Skating in the Glebe.


Mutchmor rink merely kicked down the road– let’s hope
By Richard Webb
As some may recall, I made the return of the hockey rink to Mutchmor my mission in life over the past few years. During that time, the school and the school board had to be dragged kicking and screaming to the point where they reluctantly agreed to its return last year.
However, there were indications they considered the return to be conditional, with a final decision on the rink’s future to be made in the spring, based on a review of community usage, injury experience, interference with school operations and drainage problems. Given the demonstrated opposition of the school and the board and the paranoia born of dealing with officialdom, the thought occurred that the school and the board would find any reason to torpedo the rink. Accordingly, I requested confirmation that the rink would be continued, but I received neither a reply nor any information on the results of the review which was to be held last spring.
Then, in a letter to the Glebe Report last month, Mutchmor principal Sandra Walker revealed there would be no rink this year because of COVID-19. She said more space was needed in the yard to allow safe social distancing for students and staff. The rink, she added, would be no use to the school because it would be unsafe to use the changing hut or have volunteers help kids with their skates. But she did promise that if COVID-19 is under control by next winter, “we will be able to have the rink installed as it was last year.”
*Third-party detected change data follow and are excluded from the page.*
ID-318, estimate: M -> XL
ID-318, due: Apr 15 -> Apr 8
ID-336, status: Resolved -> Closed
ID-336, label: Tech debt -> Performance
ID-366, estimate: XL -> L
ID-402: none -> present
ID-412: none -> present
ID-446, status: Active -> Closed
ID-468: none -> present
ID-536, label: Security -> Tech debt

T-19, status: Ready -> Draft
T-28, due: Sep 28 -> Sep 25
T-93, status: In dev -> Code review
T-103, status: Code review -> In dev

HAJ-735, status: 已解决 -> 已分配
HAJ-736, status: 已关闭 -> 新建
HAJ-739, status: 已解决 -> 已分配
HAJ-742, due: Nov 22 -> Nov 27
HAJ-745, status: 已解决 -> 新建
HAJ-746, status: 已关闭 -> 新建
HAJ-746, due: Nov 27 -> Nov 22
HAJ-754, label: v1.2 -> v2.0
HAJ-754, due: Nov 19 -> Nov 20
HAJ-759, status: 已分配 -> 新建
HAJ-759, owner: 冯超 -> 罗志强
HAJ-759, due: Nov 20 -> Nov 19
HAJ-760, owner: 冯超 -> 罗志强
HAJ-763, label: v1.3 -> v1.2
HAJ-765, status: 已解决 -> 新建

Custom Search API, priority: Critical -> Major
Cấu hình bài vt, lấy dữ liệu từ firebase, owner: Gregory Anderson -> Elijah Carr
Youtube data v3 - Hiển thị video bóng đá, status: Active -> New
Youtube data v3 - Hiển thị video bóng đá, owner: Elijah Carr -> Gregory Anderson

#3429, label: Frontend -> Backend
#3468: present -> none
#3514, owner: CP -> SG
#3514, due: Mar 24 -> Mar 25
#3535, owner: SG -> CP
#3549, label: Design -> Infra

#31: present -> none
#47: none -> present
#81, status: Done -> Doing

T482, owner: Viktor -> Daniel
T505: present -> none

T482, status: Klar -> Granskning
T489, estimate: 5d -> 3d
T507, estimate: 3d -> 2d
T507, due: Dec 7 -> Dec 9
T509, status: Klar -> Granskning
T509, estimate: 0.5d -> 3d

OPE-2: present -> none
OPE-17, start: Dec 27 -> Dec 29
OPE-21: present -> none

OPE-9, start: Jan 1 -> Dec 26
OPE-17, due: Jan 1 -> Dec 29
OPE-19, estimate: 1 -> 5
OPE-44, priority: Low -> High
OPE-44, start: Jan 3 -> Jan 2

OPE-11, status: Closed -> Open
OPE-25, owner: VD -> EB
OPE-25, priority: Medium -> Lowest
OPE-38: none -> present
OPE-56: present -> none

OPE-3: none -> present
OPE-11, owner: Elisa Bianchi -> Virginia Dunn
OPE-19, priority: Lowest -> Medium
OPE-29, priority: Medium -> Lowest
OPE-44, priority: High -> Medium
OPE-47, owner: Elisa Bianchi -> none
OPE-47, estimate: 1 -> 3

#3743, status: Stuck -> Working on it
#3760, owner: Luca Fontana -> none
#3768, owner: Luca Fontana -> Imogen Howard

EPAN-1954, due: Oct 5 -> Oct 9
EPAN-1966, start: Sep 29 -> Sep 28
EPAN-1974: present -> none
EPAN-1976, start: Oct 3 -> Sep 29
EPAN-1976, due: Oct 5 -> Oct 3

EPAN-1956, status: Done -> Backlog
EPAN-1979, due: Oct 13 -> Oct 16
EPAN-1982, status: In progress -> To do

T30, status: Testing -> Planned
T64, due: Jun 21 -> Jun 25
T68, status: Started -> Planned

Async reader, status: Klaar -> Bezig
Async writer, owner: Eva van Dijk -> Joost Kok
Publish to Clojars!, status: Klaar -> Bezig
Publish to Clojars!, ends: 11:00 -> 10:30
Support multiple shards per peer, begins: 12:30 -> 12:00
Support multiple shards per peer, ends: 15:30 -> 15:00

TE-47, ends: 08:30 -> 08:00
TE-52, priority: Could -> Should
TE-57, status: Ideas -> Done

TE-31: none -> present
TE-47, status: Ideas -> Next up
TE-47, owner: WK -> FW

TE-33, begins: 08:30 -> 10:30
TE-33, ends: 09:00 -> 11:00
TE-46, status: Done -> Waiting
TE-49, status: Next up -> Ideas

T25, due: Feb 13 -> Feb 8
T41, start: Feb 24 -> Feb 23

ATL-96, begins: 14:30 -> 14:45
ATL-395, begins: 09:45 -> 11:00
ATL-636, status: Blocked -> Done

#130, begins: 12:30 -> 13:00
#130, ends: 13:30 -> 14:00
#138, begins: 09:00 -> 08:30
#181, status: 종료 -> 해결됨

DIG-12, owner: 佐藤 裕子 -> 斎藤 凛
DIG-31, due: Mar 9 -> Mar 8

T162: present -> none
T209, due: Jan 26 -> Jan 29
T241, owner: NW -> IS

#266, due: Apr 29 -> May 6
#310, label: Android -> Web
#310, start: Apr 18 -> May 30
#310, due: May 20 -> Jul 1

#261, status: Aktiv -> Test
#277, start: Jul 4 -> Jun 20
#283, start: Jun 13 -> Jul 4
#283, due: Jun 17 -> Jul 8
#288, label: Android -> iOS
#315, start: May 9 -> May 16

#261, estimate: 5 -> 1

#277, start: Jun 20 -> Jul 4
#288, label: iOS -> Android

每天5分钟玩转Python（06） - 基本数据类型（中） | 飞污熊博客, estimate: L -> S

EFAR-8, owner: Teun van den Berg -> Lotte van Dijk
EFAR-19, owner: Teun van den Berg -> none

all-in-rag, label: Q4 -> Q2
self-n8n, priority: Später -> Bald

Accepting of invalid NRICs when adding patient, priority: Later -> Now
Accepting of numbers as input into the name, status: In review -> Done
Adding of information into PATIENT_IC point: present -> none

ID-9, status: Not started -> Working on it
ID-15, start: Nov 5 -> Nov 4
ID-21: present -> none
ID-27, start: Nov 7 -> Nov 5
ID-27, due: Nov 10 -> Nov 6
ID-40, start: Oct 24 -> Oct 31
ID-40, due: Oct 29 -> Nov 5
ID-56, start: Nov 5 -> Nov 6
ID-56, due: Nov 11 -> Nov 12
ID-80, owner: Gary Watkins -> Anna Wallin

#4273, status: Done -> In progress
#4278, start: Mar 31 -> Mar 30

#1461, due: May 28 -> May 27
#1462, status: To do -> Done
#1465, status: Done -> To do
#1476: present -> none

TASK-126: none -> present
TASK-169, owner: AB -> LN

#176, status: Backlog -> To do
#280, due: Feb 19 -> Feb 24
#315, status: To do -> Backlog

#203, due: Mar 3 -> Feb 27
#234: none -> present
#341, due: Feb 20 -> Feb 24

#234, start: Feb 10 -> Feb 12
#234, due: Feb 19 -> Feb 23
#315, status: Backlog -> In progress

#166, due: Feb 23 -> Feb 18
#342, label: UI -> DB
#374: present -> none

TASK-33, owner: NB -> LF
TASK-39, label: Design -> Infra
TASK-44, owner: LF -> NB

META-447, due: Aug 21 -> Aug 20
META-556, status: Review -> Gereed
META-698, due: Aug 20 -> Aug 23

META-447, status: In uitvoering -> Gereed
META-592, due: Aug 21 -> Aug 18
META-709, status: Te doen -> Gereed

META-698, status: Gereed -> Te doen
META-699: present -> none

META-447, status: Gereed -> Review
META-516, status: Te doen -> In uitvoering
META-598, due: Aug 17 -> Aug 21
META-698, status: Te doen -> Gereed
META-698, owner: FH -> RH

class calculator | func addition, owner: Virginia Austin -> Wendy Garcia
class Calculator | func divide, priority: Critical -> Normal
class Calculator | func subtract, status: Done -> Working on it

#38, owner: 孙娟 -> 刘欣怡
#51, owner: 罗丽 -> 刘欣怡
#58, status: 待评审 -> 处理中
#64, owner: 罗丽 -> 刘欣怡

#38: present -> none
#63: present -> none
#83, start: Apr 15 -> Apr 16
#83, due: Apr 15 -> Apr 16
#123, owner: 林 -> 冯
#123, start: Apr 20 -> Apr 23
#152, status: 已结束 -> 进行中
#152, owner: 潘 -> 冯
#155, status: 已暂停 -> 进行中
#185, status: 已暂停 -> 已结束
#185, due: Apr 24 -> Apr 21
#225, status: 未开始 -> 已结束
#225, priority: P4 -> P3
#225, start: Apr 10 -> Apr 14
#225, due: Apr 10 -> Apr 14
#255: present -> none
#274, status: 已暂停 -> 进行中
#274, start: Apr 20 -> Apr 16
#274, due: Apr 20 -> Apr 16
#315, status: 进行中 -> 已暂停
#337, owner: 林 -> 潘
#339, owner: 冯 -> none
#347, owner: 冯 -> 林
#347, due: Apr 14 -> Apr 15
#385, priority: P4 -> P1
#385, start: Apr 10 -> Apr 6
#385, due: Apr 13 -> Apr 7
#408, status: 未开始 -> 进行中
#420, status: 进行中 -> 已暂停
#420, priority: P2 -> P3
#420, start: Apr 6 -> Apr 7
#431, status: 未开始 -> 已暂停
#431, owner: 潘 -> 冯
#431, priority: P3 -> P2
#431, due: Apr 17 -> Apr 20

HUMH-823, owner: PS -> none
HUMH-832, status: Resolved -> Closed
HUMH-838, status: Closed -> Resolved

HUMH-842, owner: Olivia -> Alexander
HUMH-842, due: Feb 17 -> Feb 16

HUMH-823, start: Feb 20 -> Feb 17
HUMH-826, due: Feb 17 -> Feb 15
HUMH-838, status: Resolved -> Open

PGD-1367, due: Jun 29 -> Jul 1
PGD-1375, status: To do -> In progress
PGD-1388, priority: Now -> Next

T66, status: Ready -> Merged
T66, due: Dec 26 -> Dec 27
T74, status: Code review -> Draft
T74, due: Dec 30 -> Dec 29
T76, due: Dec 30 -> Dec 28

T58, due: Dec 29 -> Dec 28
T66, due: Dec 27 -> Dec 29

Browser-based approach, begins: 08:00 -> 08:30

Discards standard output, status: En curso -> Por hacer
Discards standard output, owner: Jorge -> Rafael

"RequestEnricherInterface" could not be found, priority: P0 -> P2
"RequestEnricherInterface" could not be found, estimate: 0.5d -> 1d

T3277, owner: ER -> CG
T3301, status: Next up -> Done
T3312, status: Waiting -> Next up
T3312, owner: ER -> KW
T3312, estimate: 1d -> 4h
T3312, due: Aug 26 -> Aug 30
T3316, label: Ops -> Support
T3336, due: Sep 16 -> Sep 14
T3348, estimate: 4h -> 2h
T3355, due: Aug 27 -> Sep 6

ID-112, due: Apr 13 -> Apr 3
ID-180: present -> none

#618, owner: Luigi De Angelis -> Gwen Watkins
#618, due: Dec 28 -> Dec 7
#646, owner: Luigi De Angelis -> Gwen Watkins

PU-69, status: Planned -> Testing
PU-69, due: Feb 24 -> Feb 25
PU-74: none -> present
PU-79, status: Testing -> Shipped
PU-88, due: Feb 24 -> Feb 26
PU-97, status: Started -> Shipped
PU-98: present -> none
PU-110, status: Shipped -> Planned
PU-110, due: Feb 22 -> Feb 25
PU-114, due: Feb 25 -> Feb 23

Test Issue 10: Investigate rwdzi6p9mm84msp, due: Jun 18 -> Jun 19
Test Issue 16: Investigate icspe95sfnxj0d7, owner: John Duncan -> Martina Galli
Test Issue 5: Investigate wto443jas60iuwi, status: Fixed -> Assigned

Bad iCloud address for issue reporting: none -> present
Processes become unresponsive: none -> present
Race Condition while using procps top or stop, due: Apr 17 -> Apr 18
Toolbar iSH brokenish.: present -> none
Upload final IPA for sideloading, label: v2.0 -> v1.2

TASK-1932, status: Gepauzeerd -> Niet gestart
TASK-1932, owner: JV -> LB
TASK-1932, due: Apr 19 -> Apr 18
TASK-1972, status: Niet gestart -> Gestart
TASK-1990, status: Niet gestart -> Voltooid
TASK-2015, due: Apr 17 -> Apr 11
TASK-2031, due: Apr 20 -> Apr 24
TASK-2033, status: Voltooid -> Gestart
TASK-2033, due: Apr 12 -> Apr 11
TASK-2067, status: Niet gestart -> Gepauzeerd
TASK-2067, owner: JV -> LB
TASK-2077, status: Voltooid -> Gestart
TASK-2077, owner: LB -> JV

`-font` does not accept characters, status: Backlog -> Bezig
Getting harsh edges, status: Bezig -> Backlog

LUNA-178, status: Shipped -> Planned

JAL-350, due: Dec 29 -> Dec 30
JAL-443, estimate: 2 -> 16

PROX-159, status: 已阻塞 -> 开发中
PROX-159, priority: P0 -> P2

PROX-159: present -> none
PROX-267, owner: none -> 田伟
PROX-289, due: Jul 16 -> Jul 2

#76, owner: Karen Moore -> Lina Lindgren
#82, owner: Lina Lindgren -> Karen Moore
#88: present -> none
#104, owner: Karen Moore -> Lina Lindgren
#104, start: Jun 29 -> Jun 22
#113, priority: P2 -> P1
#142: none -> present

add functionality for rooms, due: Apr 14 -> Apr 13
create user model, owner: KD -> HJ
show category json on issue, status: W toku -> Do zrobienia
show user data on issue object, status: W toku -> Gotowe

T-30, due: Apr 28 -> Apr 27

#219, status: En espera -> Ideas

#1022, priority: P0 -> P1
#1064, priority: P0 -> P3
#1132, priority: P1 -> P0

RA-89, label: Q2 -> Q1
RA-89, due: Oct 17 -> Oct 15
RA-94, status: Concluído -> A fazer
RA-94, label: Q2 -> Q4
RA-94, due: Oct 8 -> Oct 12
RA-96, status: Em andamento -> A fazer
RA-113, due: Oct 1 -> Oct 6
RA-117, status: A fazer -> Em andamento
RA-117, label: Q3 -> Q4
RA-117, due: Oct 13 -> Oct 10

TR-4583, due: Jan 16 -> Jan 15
It is with some reasonable degree of suspicion that I view the school’s decision not to reopen the rink this year. But I must confess, I am of two minds.
On the one hand, my concerns remain. Despite the claim that this decision was made after consultation “with many stakeholders,” neither I nor others whom one would expect to be consulted were included. The first I heard about the decision was from one such individual who herself had just been presented with it as a fait accompli. One supposes that the “many stakeholders” consulted were only at the internal, technocratic levels. The lack of inclusive and meaningful community consultation is troubling.
I also fail to see the logic that the school has offered to support its decision. I am advised that class sizes are smaller this year as a result of distance learning and personal distancing requirements. This smaller group is now divided into six groups for recesses instead of two groups as before (and if, as I am also advised, Corpus Christi no longer shares the yard), so there are significantly fewer children in the yard at any one time. Since the school managed to accommodate the larger groups last year, it is difficult to see why it cannot accommodate the smaller groups this year, even with increased distancing requirements.
I also believe the type of outdoor physical activity provided by the rink is precisely what our children need during these difficult and restricted times.
On the other hand, we must all be sensitive to the safety of our children. If the school or the board can offer convincing evidence from health authorities that the rink would create unacceptable risks, then of course we must defer to such considerations. In this respect, however, it’s difficult to rationalize closure of the Mutchmor rink if other outdoor rinks are opening.
I have re-contacted community residents who supported my previous efforts. A significant majority indicated they share my suspicions about the school’s motives and rationale, and they support the return of the rink this year. I leave it to the community to judge the degree of risk involved, the validity of the rationale advanced and the sufficiency of the evidence provided. At the very least, I believe the community should demand that the school and the board officially confirm that the rink will be continued during normal times.
Richard Webb is a former Mutchmor School parent who has spearheaded the Glebe community’s efforts to have the Mutchmor rink returned to the community.

Skating soon at Glebe Memorial!
Despite the loss of the Mutchmor rink, there will still be outdoor skating in the neighbourhood this winter, on the Glebe Memorial rink in the park at the west end of Glendale.
The rink has been a favourite spot for shinny and skating for more than 60 years, but this season will be different because of restrictions at all the city’s outdoor rinks.
“It’ll be a COVID year,” says Dudleigh Coyle, the chief rink rat and so-called “adult in charge” since 1988. “We’ll be respecting whatever the city tells us.”
The rules are still a work in progress but as it stands now, only four people or five if from the same family will be allowed inside the change shack at once. Everyone must sign a list for contact tracing. Masks are required inside the shack but not while skating. Benches will be set up outside for putting on skates, and shelves with cubby holes have been built for storing boots. Another change – the annual party at the rink in February will likely be cancelled.
In the lingo of city bureaucrats, rinks without boards like Glebe Memorial are called “puddles.” The snowbanks around the rink are safer to crash into, says Coyle, and they reveal a trove of up to 80 lost pucks every spring. For the past few seasons, there have actually been two “puddles” with an ice link between them; during busy times, hockey players use one and skaters use the other.
Once again, GNAG is planning to run skating and hockey programs at the rink every weekday after school, Wednesday evenings and Saturday mornings.
Paid student supervisors are on hand from 4 to 7 p.m. on weekdays and volunteer parents take over during the evening. Anyone who would like to help should contact dudleighcoyle@gmail.com.
Weather willing, head ice-maker Randy Freda should have the rink ready to go shortly after Christmas.